→ **Task item**
Each entry should be given again exactly, with any image left out.

→ **The data**
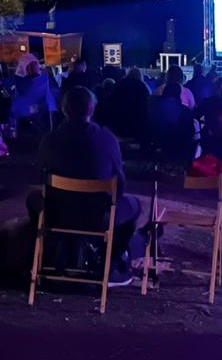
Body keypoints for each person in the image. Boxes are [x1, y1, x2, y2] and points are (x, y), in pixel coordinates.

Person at [28, 86, 141, 286]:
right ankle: (112, 262)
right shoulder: (107, 139)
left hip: (57, 214)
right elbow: (120, 184)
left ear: (64, 109)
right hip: (97, 217)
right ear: (91, 108)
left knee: (33, 199)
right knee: (134, 205)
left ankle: (48, 254)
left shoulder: (49, 140)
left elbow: (40, 176)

→ **Answer to this problem**
Body keypoints for each person in the image. Boxes are [x1, y1, x2, y2] and points are (x, y), in pixel coordinates.

Person at [28, 86, 141, 286]:
right ankle: (112, 262)
right shoulder: (107, 139)
left hip: (57, 214)
right elbow: (120, 184)
left ear: (64, 109)
right hip: (97, 217)
right ear: (91, 108)
left knee: (33, 199)
right knee: (134, 205)
left ankle: (48, 254)
left shoulder: (49, 140)
left elbow: (40, 176)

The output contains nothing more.